Mr. Thompson has become the third CEO of a major US financial institution to lose the top job as a result of the credit crisis.
In addition, British lender Bradford & Bingley issued a poor financial outlook and said it is selling a 23 percent stake to a private equity firm, while the ratings agency Standard & Poor's Corp. (S&P) downgraded Merrill Lynch & Co., Morgan Stanley and Lehman Brothers Holdings Inc. and revised Banc of America Corp. and JPMorgan Chase & Co.'s outlooks to negative.
S&P's review of the financial sector suggested there could be more write-downs coming, though likely not as large as in recent quarters, and "further sharp deterioration" in mortgage loan portfolios and residential construction".
Brian Gendreau, investment strategist for ING Investment Management, said the markets have been "hypersensitive about anything to do with credit" in recent months, and the combination of the S&P cuts, the bank news and comments in an overseas speech by US Treasury Secretary Henry Paulson weighed on the market.
"Basically, he suggested that there were further problems to come in the banking and financial sector," Mr. Gendreau said. "That's just toxic for stocks."
Crude oil prices did not give investors any respite. After slipping last week and moving lower in early trading, light, ight, sweet crude for July delivery rose 41 cents to settle at $127.76 a barrel on the New York Mercantile Exchange.
According to preliminary calculations, the Dow Jones industrial average fell 134.5, or 1.06 percent, to 12,503.82, after gaining last week on better-than-expected economic data and a pullback in oil prices.
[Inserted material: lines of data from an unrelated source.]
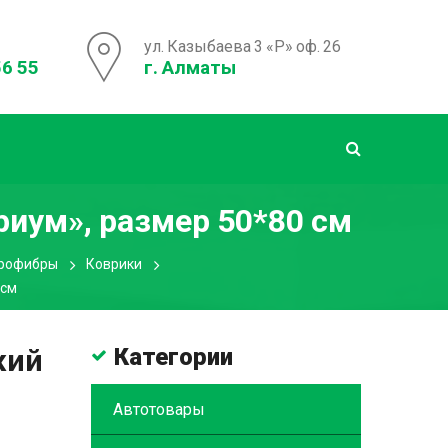
ул. Казыбаева 3 «Р» оф. 26
56 55
г. Алматы
иум», размер 50*80 см
крофибры
Коврики
 см
жий
Категории
Автотовары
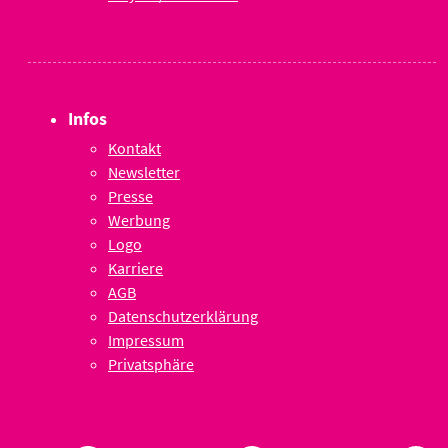
Infos
Kontakt
Newsletter
Presse
Werbung
Logo
Karriere
AGB
Datenschutzerklärung
Impressum
Privatsphäre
The blue chip index had shed more than 200 points during the session.
Broader stock indicators also dropped yesterday. The S&P 500 index fell 14.71, or 1.05 percent, to 1,385.67. The Nasdaq composite index fell 31.13, or 1.23 percent, to 2,491.53.
Government bonds rose as stocks pulled back. The 10-year Treasury note's yield, which moves opposite its price, fell to 3.97 percent from 4.06 percent late on Friday.
High energy costs have been hurting both companies and consumers, who still face falling home prices.
Real estate data company Radar Logic said yesterday that only one of the 25 metropolitan areas it tracks - Milwaukee - saw a rise in real estate values in March.
Mr. Paulson, during a speech in Abu Dhabi, said there are no "quick remedies" for rising energy prices, which he attributed to high demand and limited supplies. "The Gulf region alone cannot alleviate the pressures," Mr. Paulson said. He also said the housing and capital markets are working through their issues, but he expects that to continue "for some time".
In its manufacturing data Monday, the ISM said commodity prices for the manufacturing sector rose at a faster rate in May than in April.
After announcing its CEO's departure, Wachovia shares fell 37 cents, to $23.43 in afternoon trading, after earlier falling to $22.72, their lowest point since 1995. WaMu shares fell five cents to $8.97.
Lehman fell $2.98, or 8.1 percent, to $33.83. Morgan Stanley lost $1.13, or 2.6 percent to $43.10 and Merrill fell $1.30, or 3 percent, to $42.62.
And weighing on the Nasdaq, shares of ImClone Systems Inc. fell $2.64, or 6.1 percent, to $40.94 on disappointment over trial data for its drug Erbitux as a treatment for lung cancer and colorectal cancer.
Declining issues outnumbered advancers by about three-to-one on the New York Stock Exchange, where volume was 1.17 billion shares.